Materials provided:
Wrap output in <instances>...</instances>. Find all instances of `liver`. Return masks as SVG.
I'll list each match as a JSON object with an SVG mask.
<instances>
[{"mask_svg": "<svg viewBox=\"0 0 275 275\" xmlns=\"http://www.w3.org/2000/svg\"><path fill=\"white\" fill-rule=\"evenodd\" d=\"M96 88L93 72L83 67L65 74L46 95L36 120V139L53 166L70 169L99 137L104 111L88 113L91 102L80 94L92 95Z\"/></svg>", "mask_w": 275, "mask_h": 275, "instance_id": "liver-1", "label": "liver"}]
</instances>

...

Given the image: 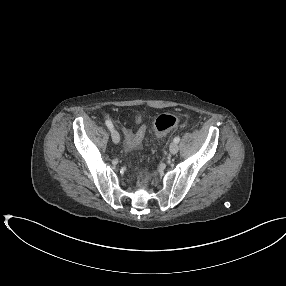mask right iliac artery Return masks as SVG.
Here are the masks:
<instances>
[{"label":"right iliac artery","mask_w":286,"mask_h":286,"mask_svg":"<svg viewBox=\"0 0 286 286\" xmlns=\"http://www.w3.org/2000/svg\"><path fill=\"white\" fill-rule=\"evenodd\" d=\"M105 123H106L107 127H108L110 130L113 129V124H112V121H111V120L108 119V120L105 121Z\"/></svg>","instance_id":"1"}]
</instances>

Goal: State how many lines of the material above contain the string "liver", counting only case-sensitive matches. Reply with the number alone.

Answer to the task: 2